■ **Job**:
Your reproduction of the entries should be exact and should contain no pictures.

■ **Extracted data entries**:

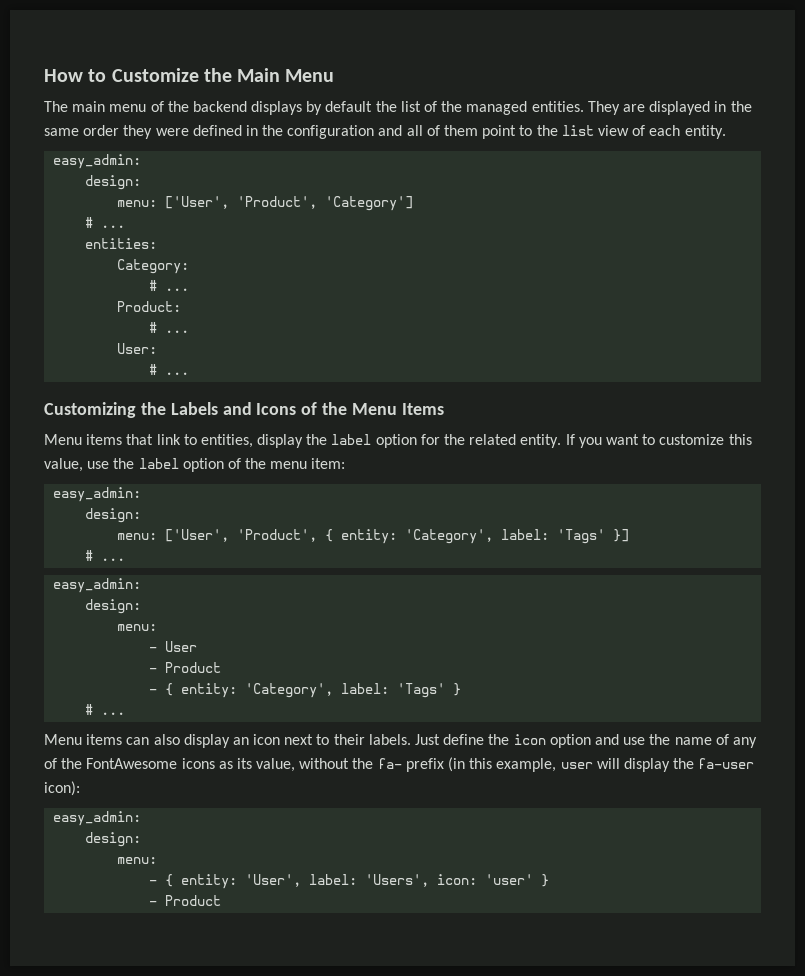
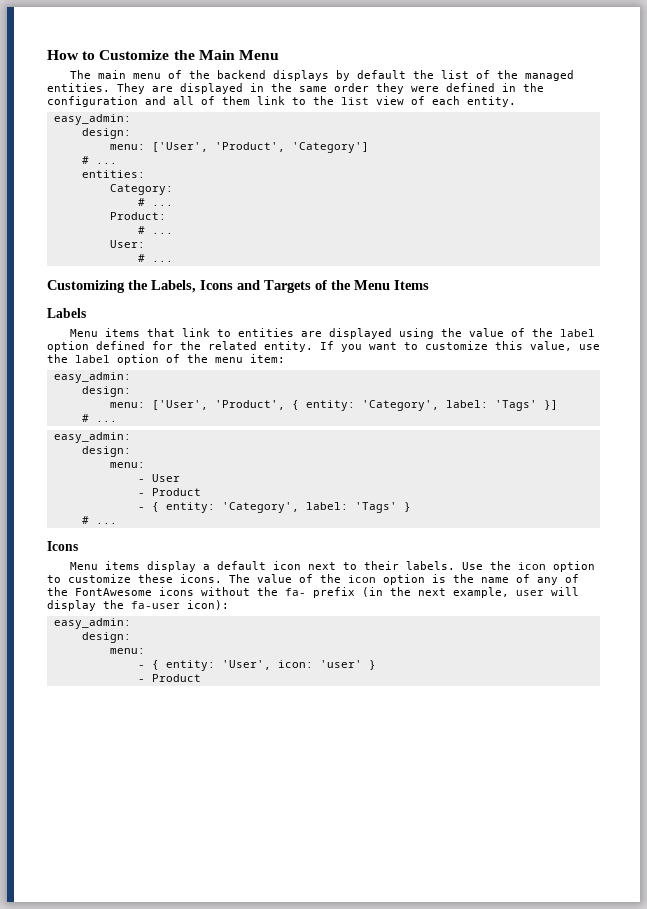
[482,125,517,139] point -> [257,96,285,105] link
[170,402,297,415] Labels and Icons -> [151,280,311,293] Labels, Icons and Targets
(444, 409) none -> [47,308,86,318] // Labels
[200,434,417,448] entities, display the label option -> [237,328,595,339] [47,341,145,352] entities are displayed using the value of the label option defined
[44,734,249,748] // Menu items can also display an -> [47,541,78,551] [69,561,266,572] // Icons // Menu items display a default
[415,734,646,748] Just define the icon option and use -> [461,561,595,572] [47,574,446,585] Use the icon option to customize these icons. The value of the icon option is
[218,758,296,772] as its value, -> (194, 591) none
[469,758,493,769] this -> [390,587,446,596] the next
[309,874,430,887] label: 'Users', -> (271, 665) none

■ **Completed exercise**:
[482,125,517,139] point -> [257,96,285,105] link
[170,402,297,415] Labels and Icons -> [151,280,311,293] Labels, Icons and Targets
(444, 409) none -> [47,308,86,318] // Labels
[200,434,417,448] entities, display the label option -> [237,328,595,339] [47,341,145,352] entities are displayed using the value of the label option defined
[44,734,249,748] // Menu items can also display an -> [47,541,78,551] [69,561,266,572] // Icons // Menu items display a default
[415,734,646,748] Just define the icon option and use -> [461,561,595,572] [47,574,446,585] Use the icon option to customize these icons. The value of the icon option is
[218,758,296,772] as its value, -> (194, 591) none
[469,758,493,769] this -> [390,587,446,596] the next
[309,874,430,887] label: 'Users', -> (271, 665) none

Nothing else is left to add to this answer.